The Prime Minister must lead her government

“Cometh the hour, cometh the man” is a cliché often heard in politics and sport as a leader emerges to rescue a seemingly lost cause.

These six words crystallise the political events in Trinidad and Tobago over the last three months. Except that no man or, in this case, woman has come. Not yet anyway

Politicians are often judged and remembered by how they dealt with major crisis.

Late British Prime Minister Winston Churchill was never popular in Britain but, after being sucked into the most devastating war in history, emerged as a strong, solid leader for a nation to rally behind.

How did he do this? First, he spoke. And spoke often.

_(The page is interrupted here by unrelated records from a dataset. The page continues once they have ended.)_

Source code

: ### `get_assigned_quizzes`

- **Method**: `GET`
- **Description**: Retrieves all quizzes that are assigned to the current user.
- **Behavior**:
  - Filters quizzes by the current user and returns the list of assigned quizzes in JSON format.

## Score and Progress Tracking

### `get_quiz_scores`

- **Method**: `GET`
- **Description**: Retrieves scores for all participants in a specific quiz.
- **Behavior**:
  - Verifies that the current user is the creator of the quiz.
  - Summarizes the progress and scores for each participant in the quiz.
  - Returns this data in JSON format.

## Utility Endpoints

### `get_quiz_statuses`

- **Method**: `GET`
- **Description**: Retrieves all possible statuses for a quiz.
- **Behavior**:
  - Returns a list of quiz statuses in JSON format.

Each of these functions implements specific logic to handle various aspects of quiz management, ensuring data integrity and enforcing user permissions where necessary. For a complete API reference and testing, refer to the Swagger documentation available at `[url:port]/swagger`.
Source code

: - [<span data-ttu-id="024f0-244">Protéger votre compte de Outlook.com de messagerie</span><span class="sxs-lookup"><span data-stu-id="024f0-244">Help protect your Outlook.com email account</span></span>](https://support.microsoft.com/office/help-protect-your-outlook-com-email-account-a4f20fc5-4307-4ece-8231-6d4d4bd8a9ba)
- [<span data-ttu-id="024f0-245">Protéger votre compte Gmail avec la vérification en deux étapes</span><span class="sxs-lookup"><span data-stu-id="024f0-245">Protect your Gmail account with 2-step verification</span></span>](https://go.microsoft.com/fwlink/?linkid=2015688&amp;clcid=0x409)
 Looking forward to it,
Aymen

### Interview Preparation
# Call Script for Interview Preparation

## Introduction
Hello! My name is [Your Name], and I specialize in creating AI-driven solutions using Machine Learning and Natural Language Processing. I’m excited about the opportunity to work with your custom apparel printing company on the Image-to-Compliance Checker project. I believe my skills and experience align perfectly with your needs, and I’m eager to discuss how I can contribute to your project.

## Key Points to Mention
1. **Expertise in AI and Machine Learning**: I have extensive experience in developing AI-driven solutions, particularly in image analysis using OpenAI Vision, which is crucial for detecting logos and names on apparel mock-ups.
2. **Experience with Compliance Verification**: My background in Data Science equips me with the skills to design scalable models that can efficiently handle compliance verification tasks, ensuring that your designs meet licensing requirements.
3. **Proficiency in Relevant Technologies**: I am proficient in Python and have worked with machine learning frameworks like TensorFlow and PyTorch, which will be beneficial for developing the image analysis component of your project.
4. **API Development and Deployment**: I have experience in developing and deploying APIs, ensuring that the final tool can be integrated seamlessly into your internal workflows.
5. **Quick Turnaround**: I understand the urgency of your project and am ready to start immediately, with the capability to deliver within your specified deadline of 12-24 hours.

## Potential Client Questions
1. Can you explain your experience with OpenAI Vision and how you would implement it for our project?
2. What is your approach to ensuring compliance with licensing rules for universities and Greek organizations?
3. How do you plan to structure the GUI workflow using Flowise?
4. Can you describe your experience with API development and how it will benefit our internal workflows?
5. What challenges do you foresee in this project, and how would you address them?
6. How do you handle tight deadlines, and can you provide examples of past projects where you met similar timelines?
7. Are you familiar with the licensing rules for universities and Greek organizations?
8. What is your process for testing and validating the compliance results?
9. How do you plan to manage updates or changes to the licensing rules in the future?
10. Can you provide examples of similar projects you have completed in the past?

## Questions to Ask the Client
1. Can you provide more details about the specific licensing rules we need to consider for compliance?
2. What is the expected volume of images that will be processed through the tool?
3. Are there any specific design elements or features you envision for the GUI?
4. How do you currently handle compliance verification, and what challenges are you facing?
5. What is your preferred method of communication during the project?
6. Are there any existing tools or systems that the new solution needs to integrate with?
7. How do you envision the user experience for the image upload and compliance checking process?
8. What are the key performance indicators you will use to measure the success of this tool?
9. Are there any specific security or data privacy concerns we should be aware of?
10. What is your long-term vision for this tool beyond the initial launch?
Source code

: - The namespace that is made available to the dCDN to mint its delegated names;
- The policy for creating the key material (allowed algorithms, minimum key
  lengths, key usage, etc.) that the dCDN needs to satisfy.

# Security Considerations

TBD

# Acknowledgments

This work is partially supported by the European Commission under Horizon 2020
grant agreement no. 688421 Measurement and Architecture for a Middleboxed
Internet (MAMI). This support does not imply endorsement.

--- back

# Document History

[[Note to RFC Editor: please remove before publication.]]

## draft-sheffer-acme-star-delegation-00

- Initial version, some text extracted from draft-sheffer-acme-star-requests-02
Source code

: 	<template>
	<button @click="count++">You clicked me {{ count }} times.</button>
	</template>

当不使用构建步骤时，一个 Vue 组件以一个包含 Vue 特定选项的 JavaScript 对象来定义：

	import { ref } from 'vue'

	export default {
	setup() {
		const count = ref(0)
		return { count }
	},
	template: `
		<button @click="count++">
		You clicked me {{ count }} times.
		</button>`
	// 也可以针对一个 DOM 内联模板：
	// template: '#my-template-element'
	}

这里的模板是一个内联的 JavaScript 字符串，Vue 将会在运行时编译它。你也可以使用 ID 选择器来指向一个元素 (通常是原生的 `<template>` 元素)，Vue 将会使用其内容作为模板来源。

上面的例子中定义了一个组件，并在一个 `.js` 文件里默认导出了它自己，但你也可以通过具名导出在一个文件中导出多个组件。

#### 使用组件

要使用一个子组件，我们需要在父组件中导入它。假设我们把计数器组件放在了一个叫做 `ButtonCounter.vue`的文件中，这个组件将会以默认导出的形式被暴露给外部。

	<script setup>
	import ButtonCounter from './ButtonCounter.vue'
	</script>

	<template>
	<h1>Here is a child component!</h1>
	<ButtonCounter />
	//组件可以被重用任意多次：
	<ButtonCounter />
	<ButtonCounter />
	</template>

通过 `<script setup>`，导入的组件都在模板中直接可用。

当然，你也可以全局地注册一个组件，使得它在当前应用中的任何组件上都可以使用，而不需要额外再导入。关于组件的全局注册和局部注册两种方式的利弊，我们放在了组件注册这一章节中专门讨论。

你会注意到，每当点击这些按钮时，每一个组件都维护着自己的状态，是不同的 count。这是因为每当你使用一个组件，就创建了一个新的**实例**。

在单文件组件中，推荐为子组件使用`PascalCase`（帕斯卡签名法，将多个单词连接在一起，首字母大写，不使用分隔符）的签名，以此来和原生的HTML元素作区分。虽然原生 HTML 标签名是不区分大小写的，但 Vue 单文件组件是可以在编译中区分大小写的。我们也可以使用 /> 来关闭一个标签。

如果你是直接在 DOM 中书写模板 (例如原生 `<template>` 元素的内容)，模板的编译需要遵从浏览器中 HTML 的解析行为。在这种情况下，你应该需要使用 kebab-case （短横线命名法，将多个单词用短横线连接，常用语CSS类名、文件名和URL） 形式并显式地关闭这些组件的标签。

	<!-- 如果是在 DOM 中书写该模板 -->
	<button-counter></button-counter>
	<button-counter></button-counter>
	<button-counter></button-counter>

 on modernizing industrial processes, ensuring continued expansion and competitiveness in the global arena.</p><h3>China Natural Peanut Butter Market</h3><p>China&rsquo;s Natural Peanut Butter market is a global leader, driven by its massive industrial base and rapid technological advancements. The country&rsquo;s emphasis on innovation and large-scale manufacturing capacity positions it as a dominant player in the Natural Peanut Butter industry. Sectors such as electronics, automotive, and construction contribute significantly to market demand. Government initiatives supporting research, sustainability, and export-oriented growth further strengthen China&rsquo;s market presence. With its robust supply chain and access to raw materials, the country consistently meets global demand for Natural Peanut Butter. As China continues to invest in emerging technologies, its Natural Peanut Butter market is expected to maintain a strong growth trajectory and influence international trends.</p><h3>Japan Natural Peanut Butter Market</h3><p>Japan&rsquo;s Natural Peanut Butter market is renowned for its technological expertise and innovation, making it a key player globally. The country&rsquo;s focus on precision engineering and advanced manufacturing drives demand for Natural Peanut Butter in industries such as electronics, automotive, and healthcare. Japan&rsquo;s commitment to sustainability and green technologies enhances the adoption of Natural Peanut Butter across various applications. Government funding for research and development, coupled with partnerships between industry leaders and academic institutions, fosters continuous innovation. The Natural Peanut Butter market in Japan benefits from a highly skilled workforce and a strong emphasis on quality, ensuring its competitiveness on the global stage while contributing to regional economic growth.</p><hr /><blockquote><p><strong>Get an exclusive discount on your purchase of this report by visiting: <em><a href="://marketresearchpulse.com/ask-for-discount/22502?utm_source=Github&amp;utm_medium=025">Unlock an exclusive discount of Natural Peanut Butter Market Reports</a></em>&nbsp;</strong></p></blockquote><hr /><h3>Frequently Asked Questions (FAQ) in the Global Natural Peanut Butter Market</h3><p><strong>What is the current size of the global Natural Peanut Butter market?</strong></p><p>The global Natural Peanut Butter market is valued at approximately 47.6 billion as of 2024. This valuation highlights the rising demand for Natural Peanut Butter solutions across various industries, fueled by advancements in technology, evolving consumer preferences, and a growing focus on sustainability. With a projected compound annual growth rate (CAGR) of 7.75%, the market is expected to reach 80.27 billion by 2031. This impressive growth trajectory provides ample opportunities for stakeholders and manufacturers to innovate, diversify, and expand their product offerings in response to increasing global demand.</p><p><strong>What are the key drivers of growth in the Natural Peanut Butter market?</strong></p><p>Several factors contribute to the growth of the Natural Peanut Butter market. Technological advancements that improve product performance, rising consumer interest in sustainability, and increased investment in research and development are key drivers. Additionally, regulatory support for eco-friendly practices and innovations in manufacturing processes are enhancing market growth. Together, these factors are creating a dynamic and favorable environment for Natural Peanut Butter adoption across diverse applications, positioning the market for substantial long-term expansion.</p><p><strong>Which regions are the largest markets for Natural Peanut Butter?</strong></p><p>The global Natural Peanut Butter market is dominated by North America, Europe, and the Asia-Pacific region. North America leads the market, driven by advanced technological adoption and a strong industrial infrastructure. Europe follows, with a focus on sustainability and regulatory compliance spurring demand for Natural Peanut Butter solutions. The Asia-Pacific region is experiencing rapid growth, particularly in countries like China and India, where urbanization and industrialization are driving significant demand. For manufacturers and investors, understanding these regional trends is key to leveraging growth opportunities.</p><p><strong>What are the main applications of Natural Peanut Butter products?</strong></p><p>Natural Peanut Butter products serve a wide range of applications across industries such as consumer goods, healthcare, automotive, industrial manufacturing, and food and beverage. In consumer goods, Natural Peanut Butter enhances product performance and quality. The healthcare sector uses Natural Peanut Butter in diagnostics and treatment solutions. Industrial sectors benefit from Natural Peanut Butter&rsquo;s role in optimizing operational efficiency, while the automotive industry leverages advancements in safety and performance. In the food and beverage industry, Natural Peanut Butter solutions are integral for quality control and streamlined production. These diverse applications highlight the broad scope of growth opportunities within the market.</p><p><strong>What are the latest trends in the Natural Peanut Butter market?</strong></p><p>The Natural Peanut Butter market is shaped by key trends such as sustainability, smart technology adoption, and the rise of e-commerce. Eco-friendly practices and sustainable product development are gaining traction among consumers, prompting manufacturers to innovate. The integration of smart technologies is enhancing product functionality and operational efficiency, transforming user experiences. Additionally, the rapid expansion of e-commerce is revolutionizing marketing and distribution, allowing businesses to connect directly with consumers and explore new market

In an era of radio and print newspapers, Churchill managed to reach and inspire every corner of the British Empire. And he supported his words with action.

Whether there were 3,000 or 30,000 protestors on the streets of Port of Spain last Friday, one thing for certain is that the T&T public wants strong and decisive leadership.

Nothing has happened yet. And the same people who have lost the public’s trust continue their arrogant posturing, untruths and counter accusations, which only fan the flames.

When the people needed their leader, Prime Minister Kamla Persad-Bissessar disappeared.

Photo: Trinidad and Tobago Prime Minister Kamla Persad-Bissessar

So, is the Prime Minister a part of the problem or the solution?

Trinidad and Tobago may not be at war but it certainly is in turmoil. The Section 34 debacle will not go away. And, if you think people are angry now, wait until Ish Galbaransigh and Steve Ferguson have their charges dismissed.

The frustration of the people when they recognise that they are helpless to government-led injustice may well turn a peaceful supposedly middle-aged demonstration into a riot.

The potential for riot and anarchy is lying in wait and, as shown by Los Angeles in 1992 or London in 2011, there is usually no warning. It takes just one spark.

And, with the outspoken and unrestrained Jack Warner in charge of National Security, the potential for an explosion is very real.

Section 34 was a huge opportunity for Persad-Bissessor to send a strong message to the electorate through swift and comprehensive action. No amount of smiling photo-shoots can save a leader who disappears in a crisis.

Another truism is “a man is known by the company he keeps” and the Prime Minister is not helping her cause by failing to distance herself from Ministers who have lost the public trust.

Persad-Bissessar must fight back. She won the election by projecting herself a strong but caring matriarch. She must revive that image now to take control of her government and political future.

Cometh the hour, cometh the woman. Or forever be found wanting.